Networks Looking At Options For Summer

Between the February sweeps and sifting through fall 2005 pilots, the broadcast networks have yet to set their summer schedules. But they are beginning to strategize about what is becoming as hotly contested a TV season as any during the year.

On tap, naturally, are more nonscripted series, with at least three related to music and music stars. Advertisers have expressed some concern that broadcasters’ continued reliance on nonscripted programming could cause interest in the genre to burn out prematurely. And this summer will also see new scripted programming, although not as much, perhaps, as the networks would like.

Still, Stacey Lynn Koerner, evp and director of global research integration for Interpublic Group’s Initiative, said that because of reality’s cost-effectiveness, and the immediate buzz it can generate for the networks, there were few alternatives to consider.

“Part of the problem is the networks just don’t have enough scripted stuff to fill in the blanks,” said Koerner. “And it’s harder for the networks to get traction with scripted series.”

Reality in the summer is “not foolproof, but all things considered, it’s probably their best option,” said Brad Adgage, svp and director of corporate research for independent Horizon Media.

CBS plans to air Big Brother 6 and Mark Burnett’s The Next Great Rock Star, a search to replace INXS singer Michael Hutchence, who died in 1997. NBC announced summer launches for its socialite-search show I Want to Be a Hilton, the reality sitcom Tommy Lee Goes to College and David E. Kelley’s attorney contest show The Law Firm.

Meanwhile, the WB announced new episodes of the family drama Summerland (a limited second season begins Feb. 28). And UPN is tentatively prepping for summer R U the Girl, with T-Boz and Chili, a search to replace R&B group TLC’s Lisa “Left Eye” Lopez, who died in 2002.

ABC confirmed it would not bring back last summer’s family drama The Days, produced in association with WPP Group’s MindShare. But ABC entertainment president Stephen McPherson said the network is partnering with MindShare on several other as-yet-undisclosed projects.
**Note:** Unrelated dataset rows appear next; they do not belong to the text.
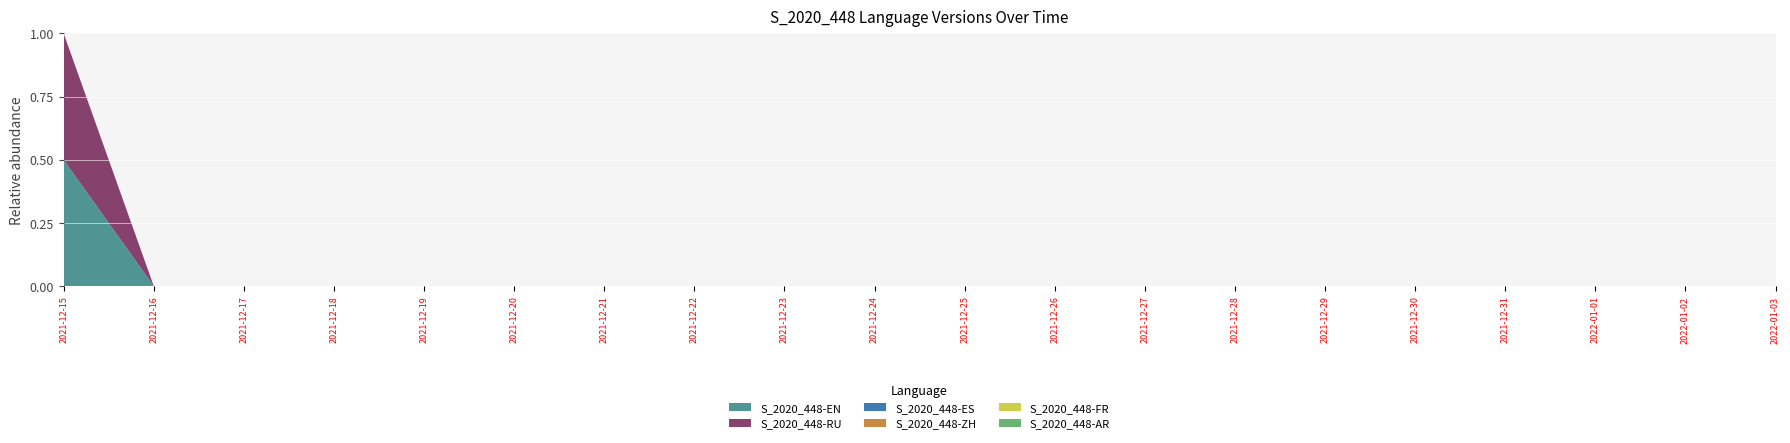

Reading right to left, list all the values displayed in this chart.

S_2020_448-EN: 0	0	0	0	0	0	0	0	0	0	0	0	0	0	0	0	0	0	0	1
S_2020_448-RU: 0	0	0	0	0	0	0	0	0	0	0	0	0	0	0	0	0	0	0	1
S_2020_448-ES: 0	0	0	0	0	0	0	0	0	0	0	0	0	0	0	0	0	0	0	0
S_2020_448-ZH: 0	0	0	0	0	0	0	0	0	0	0	0	0	0	0	0	0	0	0	0
S_2020_448-FR: 0	0	0	0	0	0	0	0	0	0	0	0	0	0	0	0	0	0	0	0
S_2020_448-AR: 0	0	0	0	0	0	0	0	0	0	0	0	0	0	0	0	0	0	0	0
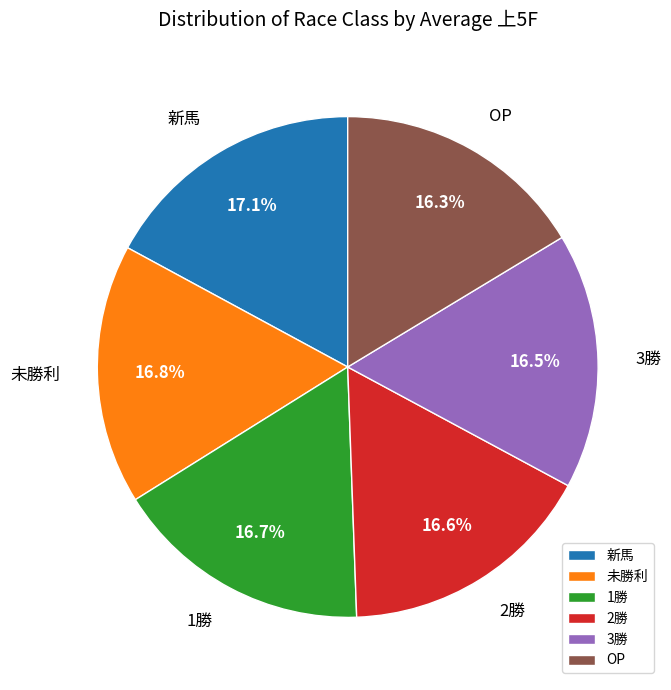

Is it true that 未勝利 is 5% of the pie?

False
Of course, Fox may have the most riding on summer. Its move last year to a 52-week schedule hinged on a full slate of June launches, including reality show The Casino and scripted series North Shore, The Jury, Method & Red and Quintuplets. But much of that slate failed to win viewers.

At the TV critics tour in Los Angeles last month, Fox entertainment president Gail Berman addressed last summer’s losing strategy, saying, “We knew we were going to take our lumps in doing that.” Although she expressed her belief in viewers’ desire for original summer programming, she acknowledged audience wariness. “They don’t know fully yet that we’re not giving them burn-off theater in the summer,” she said.

Fox executives confirmed further refinement of their summer rollout. “What we’ll try to do differently from last year is blur the line more between the end-of-May sweeps and summer,” said Preston Beckman, evp of strategic program planning at Fox.

To that end, Beckman said, American Dad would launch during the May sweeps and, paired with new episodes of Family Guy, would run past the end of the traditional season. He said the midseason sitcom Life on a Stick could run past May, too. And Beckman added that Fox also would stagger its summer schedule more than last year by introducing shows in both July and August.

NBC has been nearly as aggressive as Fox in terms of summer scheduling. In addition to unscripted launches, NBC Universal TV Group president Jeff Zucker has publicly stated his desire to introduce scripted series into the mix. But the network may have to postpone such ambitious plans. With Medium and Committed already on the air, and with spring launch dates for Law & Order: Trial by Jury and The Office, there is little scripted material left as NBC continues to plug holes in its struggling regular-season schedule.

At last month’s critics tour, NBC entertainment president Kevin Reilly said that getting scripted series into NBC’s summer rotation is “still a goal.”